No, I'm not sure it's the driver's fault. I have this problem since I
switched from nvnet to forcedeth and from 2.4.24 to 2.6.7. But I suspect
this is the drivers fault because:

* I have tried to reproduce it on another 2.6.7 machine (with a
different driver) and failed.
* Such an important bug in the network stack would hardly go unnoticed.
* The forcedeth driver is still new and somewhat untested :-)


> I'm asking because I have a similar problem with udp and kernel 2.6.7-rc2-mm2.
> My sendto gets stuck sometimes and only continues if the kernel handles another
> network packet.
>
> But maybe my problem is a totally different one.

In my case, it's the incoming packets that get stuck. Outgoing packets
work just fine. But then again, I'm not sure without running further
tests. I sent my message to the list mainly to know if this was a well
know bug.

--
Hi! I'm a .signature virus! Copy me into your ~/.signature to help me spread!

2004-06-23 16:21:19

by Mikael Bouillot

[permalink] [raw]
Subject: Re: Forcedeth driver bug

> Are you sure both come back? If so, what does dmesg say during this time?
> Is the system in question under heavy load?
>
> Can you confirm that the ping packet got stuck in the receive path or
> could the associated pong reply have gotten stuck in the send path?

A tcpdump at the remote end shows the packet leaving, but a tcpdump at
the local side doesn't show it until the next packet arrives. I tried
this on a system running nothing but tcpdump, but the network load is
high (ping sends packets as soon as the previous reply comes back).


> It could be a weird interaction with interrupt mitigation, but I doubt it.
> Nobody has ever mailed me about such problems with the driver.

Another note: I run my 2.6.7 with Local APIC and IO-APIC. Maybe that
has to do with interrupt problems. I will try reverting to the older PIC
during further testing to see if that has an effect on things.


> forcedeth_gigabit_try19.txt is the most recent one.
> Changes against try17:
> - fix compilation warnings and rename the Kconfig entry
>
> Get it at
> http://www.hailfinger.org/carldani/linux/patches/forcedeth/
> and please report if it fixes your problem.

OK, I'll do that.


--
Hi! I'm a .signature virus! Copy me into your ~/.signature to help me spread!

2004-06-23 17:03:41

by Mikael Bouillot

[permalink] [raw]
Subject: Re: Forcedeth driver bug

> forcedeth_gigabit_try19.txt is the most recent one.

OK, I've tried forcedeth_gigabit_try19 and I still get the same
problem.
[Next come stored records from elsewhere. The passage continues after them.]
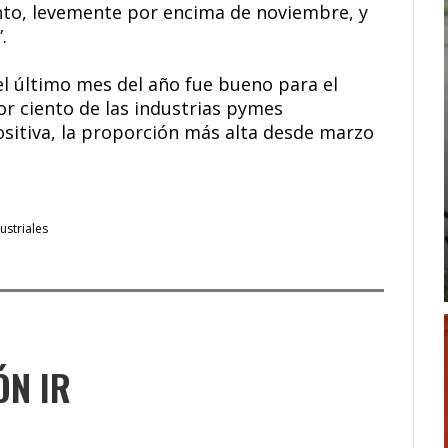
ento, levemente por encima de noviembre, y
.
l último mes del año fue bueno para el
por ciento de las industrias pymes
ositiva, la proporción más alta desde marzo
striales
ÓN IR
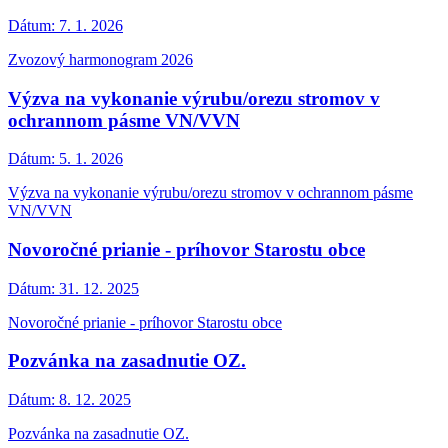
Dátum:
7. 1. 2026
Zvozový harmonogram 2026
Výzva na vykonanie výrubu/orezu stromov v
ochrannom pásme VN/VVN
Dátum:
5. 1. 2026
Výzva na vykonanie výrubu/orezu stromov v ochrannom pásme
VN/VVN
Novoročné prianie - príhovor Starostu obce
Dátum:
31. 12. 2025
Novoročné prianie - príhovor Starostu obce
Pozvánka na zasadnutie OZ.
Dátum:
8. 12. 2025
Pozvánka na zasadnutie OZ.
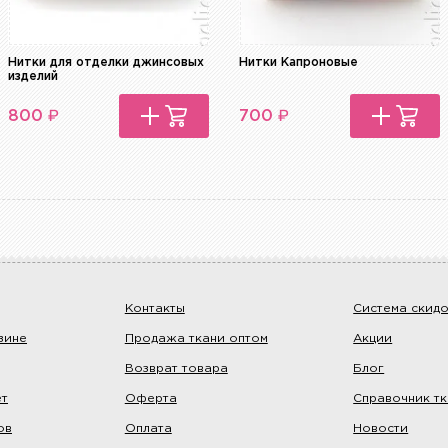
Нитки для отделки джинсовых
Нитки Капроновые
изделий
₽
₽
800
700
Контакты
Система скид
зине
Продажа ткани оптом
Акции
Возврат товара
Блог
ет
Оферта
Справочник т
ов
Оплата
Новости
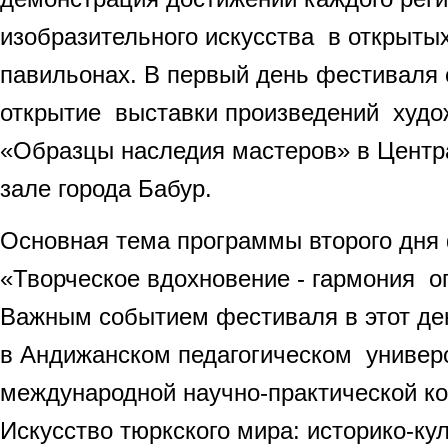
изобразительного искусства в открыты
павильонах. В первый день фестиваля 
открытие выставки произведений худо
«Образцы наследия мастеров» в Цент
зале города Бабур.
Основная тема программы второго дня
«Творческое вдохновение - гармония о
Важным событием фестиваля в этот де
в Андижанском педагогическом универ
международной научно-практической к
Искусство тюркского мира: историко-ку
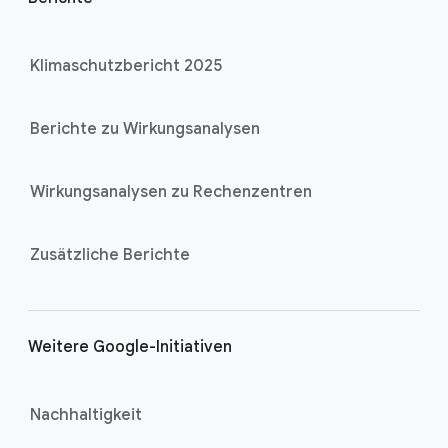
Klimaschutzbericht 2025
Berichte zu Wirkungsanalysen
Wirkungsanalysen zu Rechenzentren
Zusätzliche Berichte
Weitere Google-Initiativen
Nachhaltigkeit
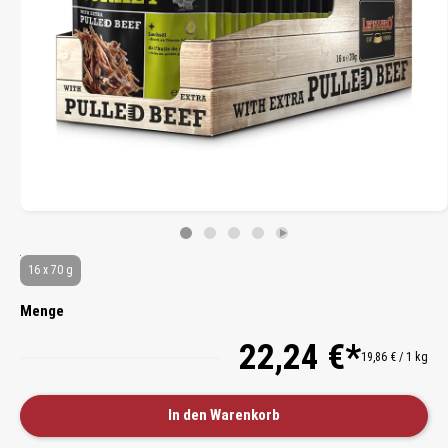
16 x 70 g
Menge
22,24 €*
19,86 € / 1 kg
In den Warenkorb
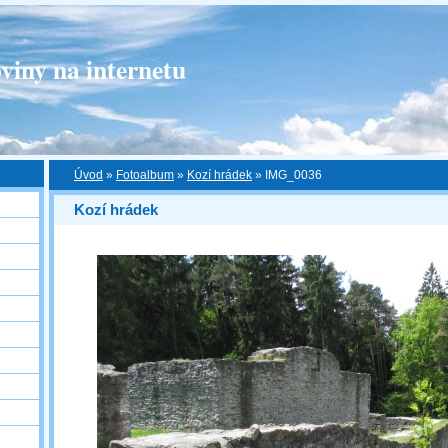
viny na internetu
Úvod
»
Fotoalbum
»
Kozí hrádek
»
IMG_0036
Kozí hrádek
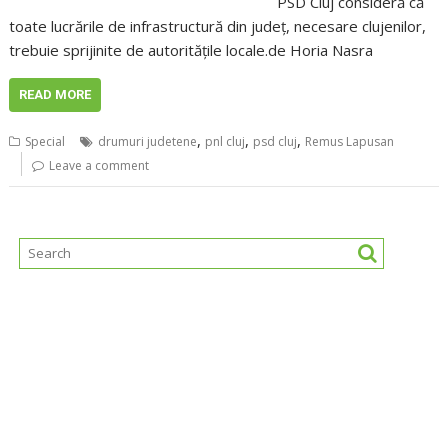
PSD Cluj consideră că
toate lucrările de infrastructură din judeţ, necesare clujenilor,
trebuie sprijinite de autorităţile locale.de Horia Nasra
READ MORE
,
,
,
Special
drumuri judetene
pnl cluj
psd cluj
Remus Lapusan
Leave a comment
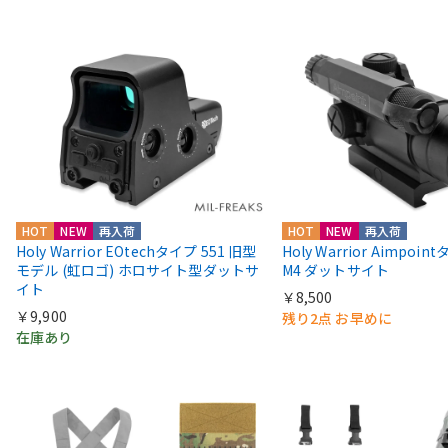
HOT
NEW
再入荷
HOT
NEW
再入荷
Holy Warrior EOtechタイプ 551 旧型
Holy Warrior Aimpoi
モデル (虹ロゴ) ホロサイト型ダットサ
M4 ダットサイト
イト
￥8,500
￥9,900
残り2点 お早めに
在庫あり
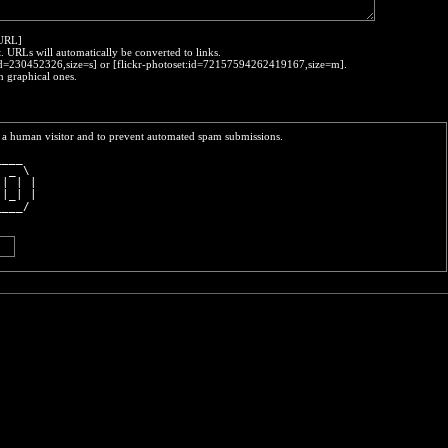
:URL]
t. URLs will automatically be converted to links.
o:id=230452326,size=s] or [flickr-photoset:id=72157594262419167,size=m].
h graphical ones.
re a human visitor and to prevent automated spam submissions.
____  
  _ \ 
 | | |
 |_| |
____/ 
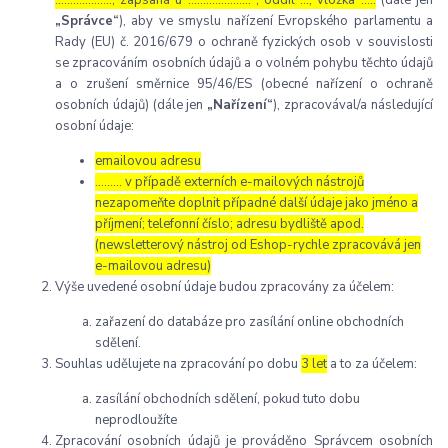
„Správce“
), aby ve smyslu nařízení Evropského parlamentu a
Rady (EU) č. 2016/679 o ochraně fyzických osob v souvislosti
se zpracováním osobních údajů a o volném pohybu těchto údajů
a o zrušení směrnice 95/46/ES (obecné nařízení o ochraně
osobních údajů) (dále jen
„Nařízení“
), zpracovával/a následující
osobní údaje:
emailovou adresu
……… v případě externích e-mailových nástrojů
nezapomeňte doplnit případné další údaje jako jméno a
příjmení; telefonní číslo; adresu bydliště apod.
(newsletterový nástroj od Eshop-rychle zpracovává jen
e-mailovou adresu)
Výše uvedené osobní údaje budou zpracovány za účelem:
zařazení do databáze pro zasílání online obchodních
sdělení.
Souhlas udělujete na zpracování po dobu
3 let
a to za účelem:
zasílání obchodních sdělení, pokud tuto dobu
neprodloužíte
Zpracování osobních údajů je prováděno Správcem osobních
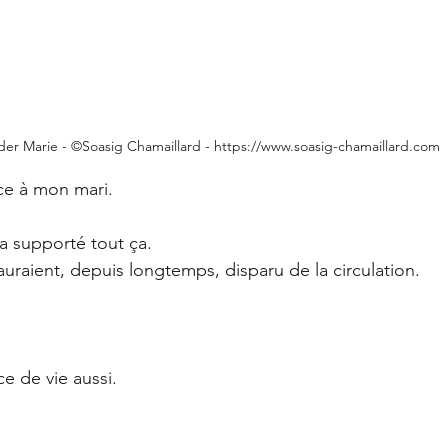
er Marie - ©Soasig Chamaillard - https://www.soasig-chamaillard.com
âce à mon mari.
a supporté tout ça.
aient, depuis longtemps, disparu de la circulation.
e de vie aussi.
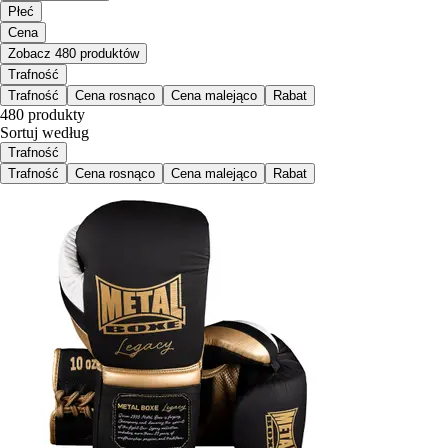
Płeć
Cena
Zobacz 480 produktów
Trafność
Trafność
Cena rosnąco
Cena malejąco
Rabat
480 produkty
Sortuj według
Trafność
Trafność
Cena rosnąco
Cena malejąco
Rabat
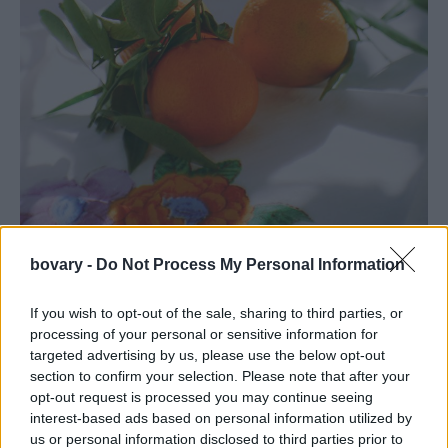
bovary -
Do Not Process My Personal Information
Φωτογραφία: Unsplash
Μπανάνα: Η μπανάνα επίσης περιέχει μαγνήσιο και κάλιο και
If you wish to opt-out of the sale, sharing to third parties, or
είναι μια εξαιρετική πηγή ηλεκτρολυτών. Μπορείτε να την
processing of your personal or sensitive information for
targeted advertising by us, please use the below opt-out
απολαύσετε σκέτη, με λίγα αμύγδαλα ή ακόμη και με το
section to confirm your selection. Please note that after your
γιαούρτι σας.
opt-out request is processed you may continue seeing
interest-based ads based on personal information utilized by
us or personal information disclosed to third parties prior to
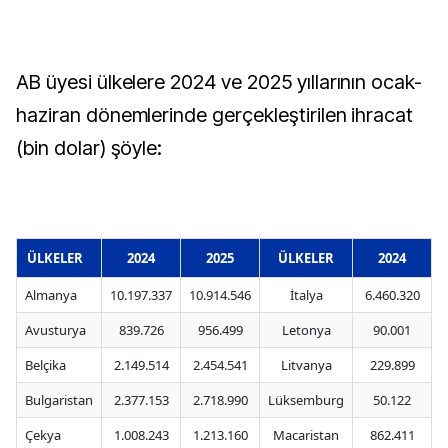
AB üyesi ülkelere 2024 ve 2025 yıllarının ocak-
haziran dönemlerinde gerçekleştirilen ihracat
(bin dolar) şöyle:
ÜLKELER
2024
2025
ÜLKELER
2024
Almanya
10.197.337
10.914.546
İtalya
6.460.320
Avusturya
839.726
956.499
Letonya
90.001
Belçika
2.149.514
2.454.541
Litvanya
229.899
Bulgaristan
2.377.153
2.718.990
Lüksemburg
50.122
Çekya
1.008.243
1.213.160
Macaristan
862.411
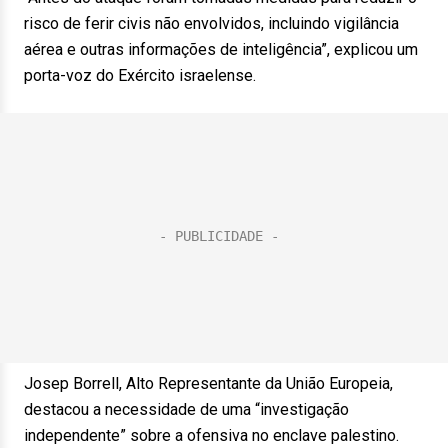
risco de ferir civis não envolvidos, incluindo vigilância
aérea e outras informações de inteligência”, explicou um
porta-voz do Exército israelense.
Josep Borrell, Alto Representante da União Europeia,
destacou a necessidade de uma “investigação
independente” sobre a ofensiva no enclave palestino.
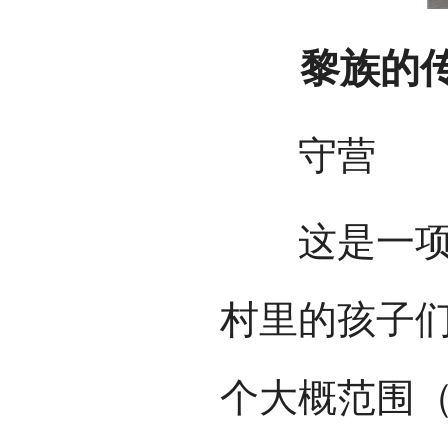
黎族的传
守营
这是一项青
村里的孩子
个大概范围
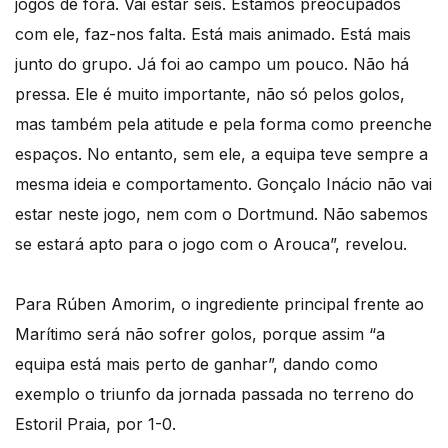
jogos de fora. Vai estar seis. Estamos preocupados
com ele, faz-nos falta. Está mais animado. Está mais
junto do grupo. Já foi ao campo um pouco. Não há
pressa. Ele é muito importante, não só pelos golos,
mas também pela atitude e pela forma como preenche
espaços. No entanto, sem ele, a equipa teve sempre a
mesma ideia e comportamento. Gonçalo Inácio não vai
estar neste jogo, nem com o Dortmund. Não sabemos
se estará apto para o jogo com o Arouca”, revelou.
Para Rúben Amorim, o ingrediente principal frente ao
Marítimo será não sofrer golos, porque assim “a
equipa está mais perto de ganhar”, dando como
exemplo o triunfo da jornada passada no terreno do
Estoril Praia, por 1-0.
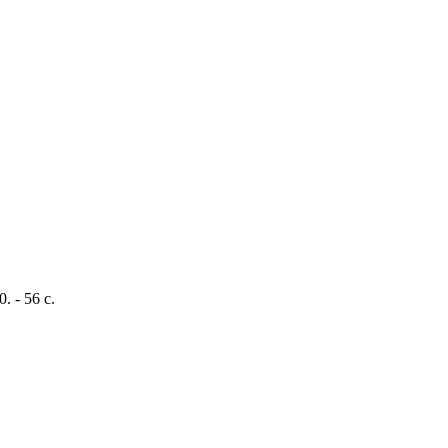
. - 56 с.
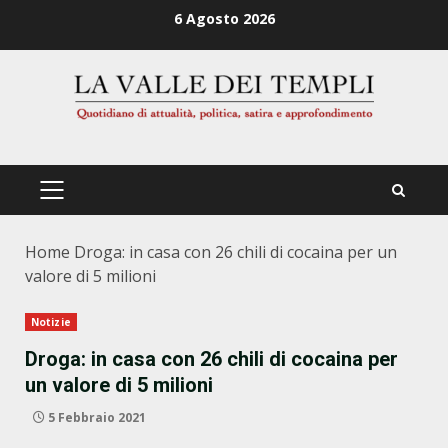
Zum
6 Agosto 2026
Inhalt
springen
PRIMÄRES
MENÜ
Home
Droga: in casa con 26 chili di cocaina per un
valore di 5 milioni
Notizie
Droga: in casa con 26 chili di cocaina per
un valore di 5 milioni
5 Febbraio 2021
The only difference is a "bad: scheduling while atomic!" in the
syslog, but I still get stuck packets.

I've also tried reverting to the older XT-PIC and again, no
improvement.

I'll now try to work my way through debugging the problem myself. I've
got limited experience with kernel hacking, but I'll learn along the way
:-) If anyone has got any new information or suggestion, I would like to
hear about it.

Mikael

--
Hi! I'm a .signature virus! Copy me into your ~/.signature to help me spread!